Jeśli podczas przesłuchania ujawnia strach, to jasne jest, że jest winna: zdradza ją sumienie. Jeśli ona, pewna swojej niewinności, zachowuje spokój, to nie ma wątpliwości, że jest winna, ponieważ według sędziów czarownice często kłamią z bezczelnym spokojem.
Jeśli broni się i usprawiedliwia przed postawionymi jej zarzutami, świadczy to o jej winie; jeśli w strachu i rozpaczy z powodu ogromu wzniesionych na niej oszczerstw traci serce i milczy, jest to już bezpośredni dowód jej przestępczości.
Jeśli kobieta, udręczona torturami nie do zniesienia, dziko przewraca oczami, to dla sędziów oznacza to, że wzrokiem szuka diabła; jeśli ze utkwionymi oczami pozostaje spięta, oznacza to, że widzi swojego diabła i patrzy na niego.
Jeśli odnajduje w sobie siłę, by wytrzymać okropności tortur, oznacza to, że diabeł ją wspiera i że trzeba ją jeszcze bardziej dręczyć. Jeśli nie wstanie i odda ducha pod torturami, to znaczy, że diabeł ją zabił, żeby nie wyznawała i nie zdradzała tajemnic.

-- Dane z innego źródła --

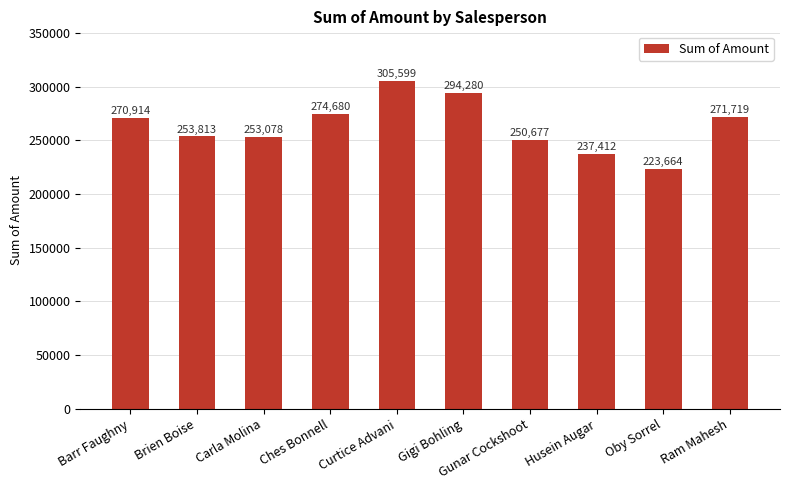

Which label corresponds to the largest value in the chart?

Curtice Advani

Co zaskakujące, kaci-inkwizytorzy nie zawsze osiągali pożądany rezultat.
Zapisy Inkwizycji wspominają, że niektóre kobiety znosiły tortury, nie zmieniając twarzy ani nie wydając dźwięku. „Łatwiej jest rąbać drewno niż radzić sobie z tymi okropnymi kobietami!” , - uważany za jednego bawarskiego inkwizytora z XVII wieku.

Wynika to nie tylko z faktu, że ofiary były w stanie szoku, ale także z ich prawdziwego bohaterstwa. Wiele kobiet, które wpadły w ręce Inkwizycji, wolało mękę i śmierć, niż niszczyć i hańbić siebie i swoich bliskich fałszywymi zeznaniami.
Co więcej, różnica w wykonaniu polegała tylko na tym, że skruszoną i zeznającą „wiedźmę” najpierw ścięto lub uduszono, a potem spalono, a „wytrwałą” po prostu spalono żywcem lub wcześniej okaleczono, obcinając kończyny lub wyrywając kawałki. mięsa z rozpalonymi szczypcami.

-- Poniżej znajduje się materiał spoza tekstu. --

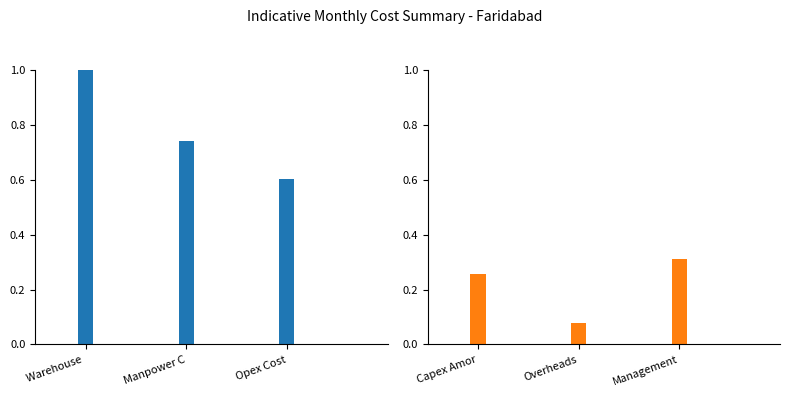

What value does the Y1- 2025 (Left) series have at Opex Cost?

0.6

Wszystkie te okrucieństwa odbywają się publicznie, przy ogromnym zgromadzeniu ludzi, w obecności dzieci, a publiczność musiała wyrazić swoją aprobatę, aby nie stać się kolejnymi ofiarami walki z czarownicami.

Jakoś nie dziwię się, że tak zwana „tolerancja” kwitnie we współczesnej Europie, rozumiana, niestety, jako okazja dla mniejszości homoseksualnej do dyktowania zasad życia normalnym ludziom!
Wyciągnij jednak własne wnioski.

A żeby było łatwiej, kilka wymownych obrazków.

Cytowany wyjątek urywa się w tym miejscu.